RE: Decomposed vs Composed accented characters

From: Kenneth Whistler (kenw@sybase.com)
Date: Tue Apr 11 2006 - 18:46:58 CST

  • Next message: N. Ganesan: ""markers" codepoints for some combining letter sets in Dravidian scripts"

    > Please help clarify my understanding on the concept of normalization form.
    >
    > Is it true that every character represented as binary data
                                                     ^^^^^^^^^^^
                                                     plain text
                                                     
    Unicode is a plain text standard, not a standard of "binary data".
    A UTF-8 string is just a sequence of characters.
                                                    
    > is said to be in a normalization form (NFC, NFKC, NFD, or NFKD)?

    False.

    A Unicode string can also not be in *any* normalization form.
      
    >
    > If so, please indicate if each of the following statement is true or false.
    > 1. The character é represented as C3 A9 in UTF-8 is in NFC form.

    True.

    > 2. The same character é represented as 65 CC 81 (e + acute accent)
    > in UTF-8 is in NFD form.

    True.

    > 3. Normalization is a process that transforms a character
    > representation from one normalization form to another.

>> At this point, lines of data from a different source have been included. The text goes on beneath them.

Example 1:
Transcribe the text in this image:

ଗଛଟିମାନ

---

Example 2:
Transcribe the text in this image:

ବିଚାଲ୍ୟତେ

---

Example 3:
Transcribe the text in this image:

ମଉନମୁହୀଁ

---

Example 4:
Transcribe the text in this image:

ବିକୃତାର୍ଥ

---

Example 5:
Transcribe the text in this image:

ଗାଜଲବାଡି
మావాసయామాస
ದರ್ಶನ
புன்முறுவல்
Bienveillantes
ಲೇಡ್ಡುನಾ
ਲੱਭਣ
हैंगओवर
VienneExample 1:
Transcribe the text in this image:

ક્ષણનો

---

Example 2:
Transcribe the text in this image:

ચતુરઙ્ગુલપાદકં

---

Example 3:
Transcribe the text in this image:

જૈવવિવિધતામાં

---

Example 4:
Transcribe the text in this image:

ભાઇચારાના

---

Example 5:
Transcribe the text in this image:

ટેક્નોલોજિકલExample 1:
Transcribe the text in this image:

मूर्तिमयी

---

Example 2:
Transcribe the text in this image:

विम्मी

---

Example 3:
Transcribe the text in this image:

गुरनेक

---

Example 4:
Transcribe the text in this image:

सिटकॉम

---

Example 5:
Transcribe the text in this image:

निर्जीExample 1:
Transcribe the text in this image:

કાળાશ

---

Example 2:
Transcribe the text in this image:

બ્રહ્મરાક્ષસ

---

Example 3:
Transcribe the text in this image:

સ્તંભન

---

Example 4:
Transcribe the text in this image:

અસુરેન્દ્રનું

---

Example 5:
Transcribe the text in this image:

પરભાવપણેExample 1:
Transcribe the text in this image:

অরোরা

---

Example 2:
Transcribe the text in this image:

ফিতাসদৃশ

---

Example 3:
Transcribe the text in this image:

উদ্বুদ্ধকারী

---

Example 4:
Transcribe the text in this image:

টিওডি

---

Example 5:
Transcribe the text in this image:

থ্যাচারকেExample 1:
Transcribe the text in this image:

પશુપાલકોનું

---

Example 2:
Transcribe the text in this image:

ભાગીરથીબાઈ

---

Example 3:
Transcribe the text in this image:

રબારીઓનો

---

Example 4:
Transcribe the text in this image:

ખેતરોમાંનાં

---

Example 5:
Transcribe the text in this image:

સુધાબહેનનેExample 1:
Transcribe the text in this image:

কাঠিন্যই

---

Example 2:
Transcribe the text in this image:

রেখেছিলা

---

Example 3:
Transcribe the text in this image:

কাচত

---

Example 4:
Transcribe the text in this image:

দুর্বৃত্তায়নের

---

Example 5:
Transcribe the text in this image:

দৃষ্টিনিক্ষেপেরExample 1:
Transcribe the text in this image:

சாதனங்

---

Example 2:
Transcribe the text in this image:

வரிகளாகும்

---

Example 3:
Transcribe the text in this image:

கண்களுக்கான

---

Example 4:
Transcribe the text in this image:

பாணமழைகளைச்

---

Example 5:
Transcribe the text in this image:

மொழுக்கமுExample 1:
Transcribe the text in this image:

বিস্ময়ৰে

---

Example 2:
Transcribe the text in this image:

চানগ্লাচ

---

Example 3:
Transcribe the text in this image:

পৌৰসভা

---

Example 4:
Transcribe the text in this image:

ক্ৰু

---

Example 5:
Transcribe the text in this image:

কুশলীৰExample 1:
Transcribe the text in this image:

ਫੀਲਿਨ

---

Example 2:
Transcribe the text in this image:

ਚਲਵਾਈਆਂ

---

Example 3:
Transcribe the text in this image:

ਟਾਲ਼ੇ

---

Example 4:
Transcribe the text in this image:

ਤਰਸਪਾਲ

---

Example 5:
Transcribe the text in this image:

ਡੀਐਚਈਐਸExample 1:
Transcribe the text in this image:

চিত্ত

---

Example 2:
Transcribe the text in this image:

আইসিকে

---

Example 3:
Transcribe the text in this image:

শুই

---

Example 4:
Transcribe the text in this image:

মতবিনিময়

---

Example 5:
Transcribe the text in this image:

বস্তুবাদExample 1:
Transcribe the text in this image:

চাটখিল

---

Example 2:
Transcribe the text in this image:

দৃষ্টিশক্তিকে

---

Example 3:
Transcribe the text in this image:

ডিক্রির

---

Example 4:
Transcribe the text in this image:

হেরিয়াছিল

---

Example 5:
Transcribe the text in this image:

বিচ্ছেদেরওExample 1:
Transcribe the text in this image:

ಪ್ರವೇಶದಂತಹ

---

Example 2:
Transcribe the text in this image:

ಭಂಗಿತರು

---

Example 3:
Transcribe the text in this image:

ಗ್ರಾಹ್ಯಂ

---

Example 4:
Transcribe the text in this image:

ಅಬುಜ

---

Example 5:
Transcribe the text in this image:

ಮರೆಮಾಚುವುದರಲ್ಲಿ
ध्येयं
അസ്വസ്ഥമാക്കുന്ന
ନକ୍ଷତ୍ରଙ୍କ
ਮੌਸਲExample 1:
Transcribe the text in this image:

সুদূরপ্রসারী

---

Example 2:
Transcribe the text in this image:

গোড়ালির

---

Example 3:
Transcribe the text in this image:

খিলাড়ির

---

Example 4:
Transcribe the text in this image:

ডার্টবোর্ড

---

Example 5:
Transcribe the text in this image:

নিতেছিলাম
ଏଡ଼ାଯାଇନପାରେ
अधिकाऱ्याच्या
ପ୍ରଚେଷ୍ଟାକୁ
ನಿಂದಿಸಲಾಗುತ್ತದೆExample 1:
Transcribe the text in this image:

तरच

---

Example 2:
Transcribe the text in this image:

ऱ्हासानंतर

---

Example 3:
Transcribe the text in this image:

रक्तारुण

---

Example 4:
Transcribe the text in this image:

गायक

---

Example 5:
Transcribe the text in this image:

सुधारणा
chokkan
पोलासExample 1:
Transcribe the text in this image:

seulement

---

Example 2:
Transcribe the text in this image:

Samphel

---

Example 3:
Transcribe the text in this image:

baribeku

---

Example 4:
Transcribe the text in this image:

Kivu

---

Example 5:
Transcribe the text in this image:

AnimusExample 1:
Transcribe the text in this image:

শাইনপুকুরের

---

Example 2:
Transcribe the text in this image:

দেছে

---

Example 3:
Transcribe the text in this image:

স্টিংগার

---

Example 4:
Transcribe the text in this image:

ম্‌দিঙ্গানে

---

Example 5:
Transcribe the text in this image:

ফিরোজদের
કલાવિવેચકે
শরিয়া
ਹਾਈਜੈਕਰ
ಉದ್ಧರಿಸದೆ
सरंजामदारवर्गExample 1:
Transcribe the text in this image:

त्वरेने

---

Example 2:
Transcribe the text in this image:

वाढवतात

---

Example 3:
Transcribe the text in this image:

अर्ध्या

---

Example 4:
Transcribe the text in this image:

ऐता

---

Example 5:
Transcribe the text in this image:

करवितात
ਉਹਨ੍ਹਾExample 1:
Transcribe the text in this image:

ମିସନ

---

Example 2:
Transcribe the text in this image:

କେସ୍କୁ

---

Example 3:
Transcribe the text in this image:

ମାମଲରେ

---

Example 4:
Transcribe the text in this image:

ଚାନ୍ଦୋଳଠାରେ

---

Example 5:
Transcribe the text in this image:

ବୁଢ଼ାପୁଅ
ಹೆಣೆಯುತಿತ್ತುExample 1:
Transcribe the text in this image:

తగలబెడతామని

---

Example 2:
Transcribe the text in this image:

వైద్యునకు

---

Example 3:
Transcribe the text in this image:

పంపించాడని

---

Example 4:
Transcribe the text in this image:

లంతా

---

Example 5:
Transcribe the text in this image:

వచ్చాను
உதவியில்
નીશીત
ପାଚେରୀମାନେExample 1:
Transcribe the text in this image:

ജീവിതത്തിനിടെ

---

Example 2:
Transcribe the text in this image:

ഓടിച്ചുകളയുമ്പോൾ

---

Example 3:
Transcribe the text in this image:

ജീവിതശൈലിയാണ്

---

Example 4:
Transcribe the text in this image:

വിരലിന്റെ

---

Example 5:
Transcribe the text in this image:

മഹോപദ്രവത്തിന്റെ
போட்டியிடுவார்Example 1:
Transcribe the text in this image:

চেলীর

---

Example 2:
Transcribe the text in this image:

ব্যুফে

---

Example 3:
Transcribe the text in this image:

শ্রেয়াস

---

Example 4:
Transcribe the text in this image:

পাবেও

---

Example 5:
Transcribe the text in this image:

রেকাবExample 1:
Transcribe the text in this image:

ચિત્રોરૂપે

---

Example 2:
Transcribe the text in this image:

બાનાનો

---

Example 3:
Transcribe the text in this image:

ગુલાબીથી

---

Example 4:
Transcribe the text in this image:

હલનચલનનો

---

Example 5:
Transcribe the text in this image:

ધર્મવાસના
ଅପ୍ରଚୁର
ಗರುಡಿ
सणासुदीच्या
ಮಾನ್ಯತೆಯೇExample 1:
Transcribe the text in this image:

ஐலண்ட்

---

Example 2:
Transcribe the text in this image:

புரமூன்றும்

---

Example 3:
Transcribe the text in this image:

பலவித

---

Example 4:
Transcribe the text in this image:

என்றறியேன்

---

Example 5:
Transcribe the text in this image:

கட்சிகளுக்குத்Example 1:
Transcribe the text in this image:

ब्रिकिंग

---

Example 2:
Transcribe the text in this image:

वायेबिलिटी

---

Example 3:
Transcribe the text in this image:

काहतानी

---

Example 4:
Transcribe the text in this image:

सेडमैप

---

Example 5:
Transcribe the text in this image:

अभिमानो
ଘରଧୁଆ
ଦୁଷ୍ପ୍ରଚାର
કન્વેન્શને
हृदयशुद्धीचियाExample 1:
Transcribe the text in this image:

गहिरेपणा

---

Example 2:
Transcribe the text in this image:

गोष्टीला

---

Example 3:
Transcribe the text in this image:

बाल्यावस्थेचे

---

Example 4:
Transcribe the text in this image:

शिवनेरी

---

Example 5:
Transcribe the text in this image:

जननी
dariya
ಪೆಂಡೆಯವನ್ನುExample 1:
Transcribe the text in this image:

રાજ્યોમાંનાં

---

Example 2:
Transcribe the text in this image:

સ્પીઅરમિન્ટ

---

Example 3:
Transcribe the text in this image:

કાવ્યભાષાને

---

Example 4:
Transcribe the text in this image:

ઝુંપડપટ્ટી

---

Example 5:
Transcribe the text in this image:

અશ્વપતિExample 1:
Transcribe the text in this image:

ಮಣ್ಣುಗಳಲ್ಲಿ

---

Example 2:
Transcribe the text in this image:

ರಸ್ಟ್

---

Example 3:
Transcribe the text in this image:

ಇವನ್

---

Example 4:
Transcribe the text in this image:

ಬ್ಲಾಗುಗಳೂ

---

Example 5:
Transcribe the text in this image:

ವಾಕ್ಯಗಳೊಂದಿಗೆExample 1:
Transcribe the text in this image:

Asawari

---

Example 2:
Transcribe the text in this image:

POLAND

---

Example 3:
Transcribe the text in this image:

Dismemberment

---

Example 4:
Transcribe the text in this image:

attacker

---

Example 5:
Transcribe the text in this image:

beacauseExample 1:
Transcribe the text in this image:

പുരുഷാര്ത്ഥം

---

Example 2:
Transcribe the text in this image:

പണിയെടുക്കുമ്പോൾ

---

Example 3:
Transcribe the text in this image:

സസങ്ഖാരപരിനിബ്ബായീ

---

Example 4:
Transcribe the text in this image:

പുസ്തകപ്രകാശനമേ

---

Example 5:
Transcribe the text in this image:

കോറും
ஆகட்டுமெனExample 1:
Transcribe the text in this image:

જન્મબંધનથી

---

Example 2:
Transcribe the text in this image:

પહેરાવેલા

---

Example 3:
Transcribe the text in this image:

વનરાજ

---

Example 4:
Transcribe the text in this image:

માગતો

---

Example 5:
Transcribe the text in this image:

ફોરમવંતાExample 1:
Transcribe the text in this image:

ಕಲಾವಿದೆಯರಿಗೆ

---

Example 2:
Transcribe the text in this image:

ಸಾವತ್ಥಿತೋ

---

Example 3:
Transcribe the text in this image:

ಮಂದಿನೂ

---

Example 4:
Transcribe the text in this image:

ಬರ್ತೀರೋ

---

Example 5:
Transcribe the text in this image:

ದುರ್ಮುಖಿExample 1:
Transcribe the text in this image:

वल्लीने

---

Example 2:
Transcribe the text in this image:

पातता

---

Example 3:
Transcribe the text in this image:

    Not quite. Normalization converts a Unicode string (which *might*
    be in a normalized form already) into a particular normalized form.

    Example of a Unicode string which is not in any normalization
    form:

    <0041, 0301, 0328> (i.e. <A, acute, ogonek>)

    The NFD (and NFKD) form of that string is:

    <0041, 0328, 0301> (i.e. <A, ogonek, acute>)

    The NFC (and NFKC) form of that string is:

    <0104, 0301> (i.e. <A-ogonek, acute>)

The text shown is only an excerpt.